Welcome to You Ask Andy

Mindy Madden, age 16, of Hattesburg, miss., for her question:

WHEN WAS ACADEMIC FREEDOM ESTABLISHED?

Academic freedom is the right of teachers and research workers, particularly in colleges and universities, to investigate their respective fields of knowledge and express their views without fear of restraint or dismissal from office. The concept and practice of academic freedom, as recognized presently in Western civilization, dates roughly from the 17th Century.

The right of academic freedom rests on the assumption that open and free inquiry within a teacher's or researcher's field is essential to the pursuit of knowledge and it is a proper educational function.

Although academic freedom existed in universities during the Middle Ages, it signified at that time certain juristic rights, for example, the right of autonomy and of civil or ecclesiastical protection enjoyed by the several guilds that constituted a university.

Before the 17th Century, intellectual activities at universities were circumscribed largely by theological considerations, and opinions or conclusions that conflicted with religious doctrines were likely to be condemned as heretical.

During the first half of the 20th Century, academic freedom was recognized broadly in most Western countries. However, infringements of the right increased as totalitarianism emerged in various countries, notably in Germany, Italy and the Soviet Union.

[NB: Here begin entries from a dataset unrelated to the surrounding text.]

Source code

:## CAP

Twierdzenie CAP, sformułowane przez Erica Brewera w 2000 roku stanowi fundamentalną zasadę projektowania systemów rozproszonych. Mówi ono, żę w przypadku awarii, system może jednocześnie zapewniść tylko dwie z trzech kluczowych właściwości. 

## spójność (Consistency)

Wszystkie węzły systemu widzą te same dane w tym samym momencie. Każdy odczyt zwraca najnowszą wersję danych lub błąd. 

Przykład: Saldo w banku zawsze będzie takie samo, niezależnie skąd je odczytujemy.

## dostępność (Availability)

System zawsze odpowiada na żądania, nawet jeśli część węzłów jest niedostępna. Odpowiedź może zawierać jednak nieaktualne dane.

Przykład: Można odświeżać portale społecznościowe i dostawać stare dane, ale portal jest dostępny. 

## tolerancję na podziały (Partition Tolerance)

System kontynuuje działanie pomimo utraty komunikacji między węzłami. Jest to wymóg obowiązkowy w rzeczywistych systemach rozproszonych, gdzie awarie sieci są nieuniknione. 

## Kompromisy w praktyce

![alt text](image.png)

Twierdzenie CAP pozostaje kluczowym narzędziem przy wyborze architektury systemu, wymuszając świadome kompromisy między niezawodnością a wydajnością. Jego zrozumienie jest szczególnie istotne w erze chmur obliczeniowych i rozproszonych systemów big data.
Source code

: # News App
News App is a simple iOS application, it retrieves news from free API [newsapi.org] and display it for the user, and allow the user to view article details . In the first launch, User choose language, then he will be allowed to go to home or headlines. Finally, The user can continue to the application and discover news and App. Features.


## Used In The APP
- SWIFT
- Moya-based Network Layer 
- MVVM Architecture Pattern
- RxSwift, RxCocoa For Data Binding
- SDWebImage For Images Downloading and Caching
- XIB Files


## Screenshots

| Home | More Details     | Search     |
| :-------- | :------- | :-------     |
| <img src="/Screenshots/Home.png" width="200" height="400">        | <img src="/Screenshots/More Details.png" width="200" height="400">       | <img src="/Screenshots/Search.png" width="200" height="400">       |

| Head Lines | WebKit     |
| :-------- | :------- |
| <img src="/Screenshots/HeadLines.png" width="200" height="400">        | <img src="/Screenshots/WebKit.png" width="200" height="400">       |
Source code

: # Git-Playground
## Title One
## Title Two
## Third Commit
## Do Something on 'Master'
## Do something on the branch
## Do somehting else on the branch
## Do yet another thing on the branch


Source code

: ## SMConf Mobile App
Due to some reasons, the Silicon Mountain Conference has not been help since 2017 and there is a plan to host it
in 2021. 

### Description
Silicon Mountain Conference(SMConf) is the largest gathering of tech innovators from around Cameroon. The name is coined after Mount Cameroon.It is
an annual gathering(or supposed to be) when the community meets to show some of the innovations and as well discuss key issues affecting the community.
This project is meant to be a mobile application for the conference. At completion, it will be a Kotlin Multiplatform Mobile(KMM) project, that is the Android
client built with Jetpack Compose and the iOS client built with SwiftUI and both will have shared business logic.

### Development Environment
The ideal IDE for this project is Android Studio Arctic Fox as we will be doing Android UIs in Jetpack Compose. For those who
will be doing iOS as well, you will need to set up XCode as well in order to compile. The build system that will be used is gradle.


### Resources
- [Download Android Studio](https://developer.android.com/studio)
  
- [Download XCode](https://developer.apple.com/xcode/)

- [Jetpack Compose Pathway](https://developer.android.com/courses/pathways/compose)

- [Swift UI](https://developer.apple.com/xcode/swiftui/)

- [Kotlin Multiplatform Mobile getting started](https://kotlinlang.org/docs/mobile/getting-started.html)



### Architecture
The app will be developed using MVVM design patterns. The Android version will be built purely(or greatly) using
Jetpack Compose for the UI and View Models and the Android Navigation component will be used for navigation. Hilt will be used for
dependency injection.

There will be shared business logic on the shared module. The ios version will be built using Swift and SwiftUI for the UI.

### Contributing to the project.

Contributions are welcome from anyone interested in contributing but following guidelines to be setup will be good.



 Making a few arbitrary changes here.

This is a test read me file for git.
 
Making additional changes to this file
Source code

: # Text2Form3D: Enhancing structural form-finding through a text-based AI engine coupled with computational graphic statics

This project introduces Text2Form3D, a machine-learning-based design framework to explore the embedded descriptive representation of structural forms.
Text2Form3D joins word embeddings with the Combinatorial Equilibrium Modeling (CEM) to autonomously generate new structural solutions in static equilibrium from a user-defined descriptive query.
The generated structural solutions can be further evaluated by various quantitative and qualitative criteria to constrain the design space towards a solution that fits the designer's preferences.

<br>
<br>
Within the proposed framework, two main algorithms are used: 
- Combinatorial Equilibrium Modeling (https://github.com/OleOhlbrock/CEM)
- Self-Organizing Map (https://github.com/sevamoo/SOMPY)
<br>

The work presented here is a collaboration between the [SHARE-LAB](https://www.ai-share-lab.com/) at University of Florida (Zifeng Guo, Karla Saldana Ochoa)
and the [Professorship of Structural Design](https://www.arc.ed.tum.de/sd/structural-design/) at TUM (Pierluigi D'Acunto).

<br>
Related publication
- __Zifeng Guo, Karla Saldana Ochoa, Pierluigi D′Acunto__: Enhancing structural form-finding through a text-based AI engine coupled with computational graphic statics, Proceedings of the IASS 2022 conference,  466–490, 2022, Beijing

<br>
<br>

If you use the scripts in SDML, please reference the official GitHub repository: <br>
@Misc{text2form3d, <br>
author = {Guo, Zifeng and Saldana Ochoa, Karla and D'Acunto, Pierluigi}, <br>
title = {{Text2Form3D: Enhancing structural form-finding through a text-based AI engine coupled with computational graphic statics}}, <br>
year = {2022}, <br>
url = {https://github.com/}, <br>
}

In the Soviet Union, academic freedom was and is limited by the necessity of making all instruction and research conform to particular Communist doctrines in every field of learning. From time to time the Politburo of the Central Committee of the Soviet Communist Party lays down decrees establishing the Marxist Leninist viewpoint in various academic disciplines.

In the early 1950s many institutions of higher learning in the United States adopted regulations requiring loyalty oaths from members of their faculties. Some of these oaths were declared unconstitutional by state courts, but the Supreme Court upheld Congress' right to ask questions about Communist party membership                           

During the 1960s and 170s in the United States and other countries, groups of students asserted their right to what they considered academic freedom for students, claiming an active role in determining policy on curricula, examinations, evaluation of professors, student life and behavior and privileges. They often accompanied their demands with demonstrations and even violence.

Consequently, theirs seemed the dominant voice, although in the United States the majority of college students remained moderate and nonviolent.

In many countries the tendency was to grant concessions to students more for the sake of peace than out of principled agreement. As a result, students began to enjoy more freedom of expression not only in political matters but in educational matters as well.

With the withdrawal of American troops from Vietnam in 1973, a marked change occurred in U.S. student attitudes. For the most part, activists lost their influence and students returned to the traditional preoccupations of academic life.